- **Excerto a ler**
Alberto Gonçalves
É injusto generalizar? Com certeza. Mas a
aversão a generalizações, ou o respeito trémulo pelo islão, não tem corrido
bem. Quando o resultado da reverência é este, talvez valha a pena tentar a
afronta
Salvador Sobral, o Homem que
Salvou a Música, gostaria que não se noticiassem os atentados terroristas. É
uma ideia partilhada por muita gente, aquele tipo de gente que, horas antes do
atentado de Manchester, marchara em Lisboa e no Porto contra a “cultura de
violação”. Ao saber da marcha, que integrou 40 associações e quase tantas
outras pessoas, julguei tratar-se de uma denúncia pública, e inédita por cá, da
barbárie a que o islão submete as mulheres. Erro meu. Afinal, a coisa fora
motivada por uma cretinice a cargo de uns burgueses na Queima das Fitas. Pelos
vistos, meia dúzia de burgueses provam que uma sociedade é, toda ela, propensa
a abusar de raparigas em autocarros, mas milhões de mutilações genitais,
casamentos forçados, apedrejamentos e o genérico desprezo pela humanidade pouco
dizem acerca da realidade islâmica. E as matanças cometidas em nome do profeta
ainda dizem menos.
De resto, os desejos de
Salvador Sobral já estiveram mais longe da realização. Chacina após chacina, as
reações, sentidas ou simuladas, perdem intensidade, e são escassos os “Je
Suis…” a enfeitarem páginas do Facebook. Não tardará o dia em que vinte ou
trinta criaturas mortas por bomba ou camião desçam às manchetes pequeninas ou
sejam embutidas no meio do “telejornal”. E, conforme acontece hoje com
episódios “menores” (uma degolaçãozita ou assim), chegará o momento em que o
horror não mereça uma linha ou comentário.
É verdade que, face às linhas
e comentários que temos, se calhar o silêncio absoluto seria de facto
preferível. Aparentemente, não bastam os “jornalistas” que chamam “incidentes”

[Entradas de dados extraídas]
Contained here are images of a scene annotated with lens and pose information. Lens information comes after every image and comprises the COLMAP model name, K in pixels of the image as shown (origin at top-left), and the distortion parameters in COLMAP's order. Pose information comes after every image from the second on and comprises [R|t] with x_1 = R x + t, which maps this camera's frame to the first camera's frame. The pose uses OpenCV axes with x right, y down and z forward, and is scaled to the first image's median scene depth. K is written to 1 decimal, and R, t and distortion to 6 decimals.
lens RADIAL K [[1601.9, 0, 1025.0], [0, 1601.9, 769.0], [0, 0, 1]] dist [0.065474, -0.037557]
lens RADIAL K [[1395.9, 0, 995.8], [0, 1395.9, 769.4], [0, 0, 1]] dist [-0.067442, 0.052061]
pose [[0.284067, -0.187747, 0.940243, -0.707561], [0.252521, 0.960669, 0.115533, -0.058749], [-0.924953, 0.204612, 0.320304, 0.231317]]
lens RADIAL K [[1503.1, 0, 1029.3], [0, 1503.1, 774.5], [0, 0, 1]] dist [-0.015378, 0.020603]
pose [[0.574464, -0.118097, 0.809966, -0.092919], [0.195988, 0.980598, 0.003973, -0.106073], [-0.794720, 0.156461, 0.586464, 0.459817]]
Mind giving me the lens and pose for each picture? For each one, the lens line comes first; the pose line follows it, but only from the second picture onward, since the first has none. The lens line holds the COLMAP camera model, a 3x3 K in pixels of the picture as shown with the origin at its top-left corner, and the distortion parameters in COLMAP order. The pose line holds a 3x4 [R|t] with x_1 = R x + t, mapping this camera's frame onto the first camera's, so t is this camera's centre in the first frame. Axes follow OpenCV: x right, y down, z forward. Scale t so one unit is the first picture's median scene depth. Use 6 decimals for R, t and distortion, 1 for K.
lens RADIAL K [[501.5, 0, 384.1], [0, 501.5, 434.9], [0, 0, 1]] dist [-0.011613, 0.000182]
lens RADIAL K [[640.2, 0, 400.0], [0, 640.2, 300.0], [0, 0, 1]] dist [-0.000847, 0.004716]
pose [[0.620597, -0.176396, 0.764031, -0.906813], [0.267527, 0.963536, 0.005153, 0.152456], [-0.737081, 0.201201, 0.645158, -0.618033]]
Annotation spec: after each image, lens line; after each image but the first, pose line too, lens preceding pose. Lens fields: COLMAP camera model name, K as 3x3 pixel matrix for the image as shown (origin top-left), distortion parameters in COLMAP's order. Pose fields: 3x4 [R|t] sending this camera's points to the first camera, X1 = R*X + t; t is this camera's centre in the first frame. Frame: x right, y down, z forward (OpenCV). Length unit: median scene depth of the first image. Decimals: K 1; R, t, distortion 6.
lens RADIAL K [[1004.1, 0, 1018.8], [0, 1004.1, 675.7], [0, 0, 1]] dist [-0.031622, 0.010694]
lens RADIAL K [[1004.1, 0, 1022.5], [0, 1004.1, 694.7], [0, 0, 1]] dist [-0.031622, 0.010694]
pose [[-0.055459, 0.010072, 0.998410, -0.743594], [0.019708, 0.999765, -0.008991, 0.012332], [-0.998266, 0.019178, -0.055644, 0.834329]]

- **O que fazer**
Prossiga a crónica sobre as reações aos atentados terroristas a partir do ponto em que termina.

- **Resposta à tarefa**
a explosões criminosas. Esta semana, com o regresso do terrorismo em grande
escala, regressaram às televisões resmas de indivíduos especializados em
comentar o assunto fugindo do assunto a sete pés. Se a primeira rajada de
argumentos delirantes se esgota, o que raramente sucede, e os especialistas não
conseguem remover o assassino do islão, adoptam com agilidade o Plano B, que
consiste em remover o islão do assassino. O essencial, além de não mostrarmos
medo (do ridículo, presume-se), é perceber que não se pode confundir os
muçulmanos com o terror, embora os comentadores se vejam regularmente
desmentidos pela impressionante quantidade de muçulmanos que insiste em
confundir-se com o terror e pela quantidade maior que, não praticando o terror,
legitima-o pela aprovação tácita ou, no mínimo, pela indiferença. O espetáculo
não é desprovido de piada. Porém, o sangue real que procuram esconder sob abstrações
modera um bocadinho a vontade de rir.
O método não se distingue do
utilizado pelo conhecido Sheik Munir. Instado a explicar Manchester, o homem
cujo cavalheirismo nunca inspirou marcha alguma, optou por ignorar as vítimas,
reduzir o autor ao maluquinho do costume e, sobretudo, exigir “respeito” pelo
islão (Paulo Tunhas dissecou aqui o estilo). Nem de propósito, respeito é justamente
aquilo que, da parte do Ocidente, o islão tem tido de sobra – no sentido
literal da palavra. A cada novo atentado, dedicam-se desmedidos louvores à
“religião de paz”, os quais curiosamente não impedem o atentado seguinte. Nos
intervalos, exerce-se rigorosa cautela para não beliscar a vasta
susceptibilidade da crença e, de brinde, oferece-se abrigo aos seus desvalidos.
Salvador Sobral, através de t-shirt, foi apenas um dos que convidaram os
refugiados para sua casa. Não que os refugiados careçam de convite: dois deles
vieram da Líbia para a Inglaterra, lá criaram os filhos e, ao que consta,
ajudaram um deles a arruinar as vidas de dezenas de inocentes.
É injusto generalizar? Com
certeza. Porém, a aversão a generalizações, ou o tal respeito trémulo pelo
islão, não tem corrido bem. Quando o resultado da reverência é este, talvez
valesse a pena tentar a desconsideração e a afronta. Não temos nada a perder,
principalmente se a alternativa é perder tudo.
Nota de rodapé
Madonna andou por Lisboa e não
foi recebida pelo presidente da câmara: o sujeito, que sinceramente desconheço,
visitou-a no hotel e, à saída, declarou que o hipotético interesse da
cançonetista por uma casa em Sintra é – acreditem – “importante para o país”.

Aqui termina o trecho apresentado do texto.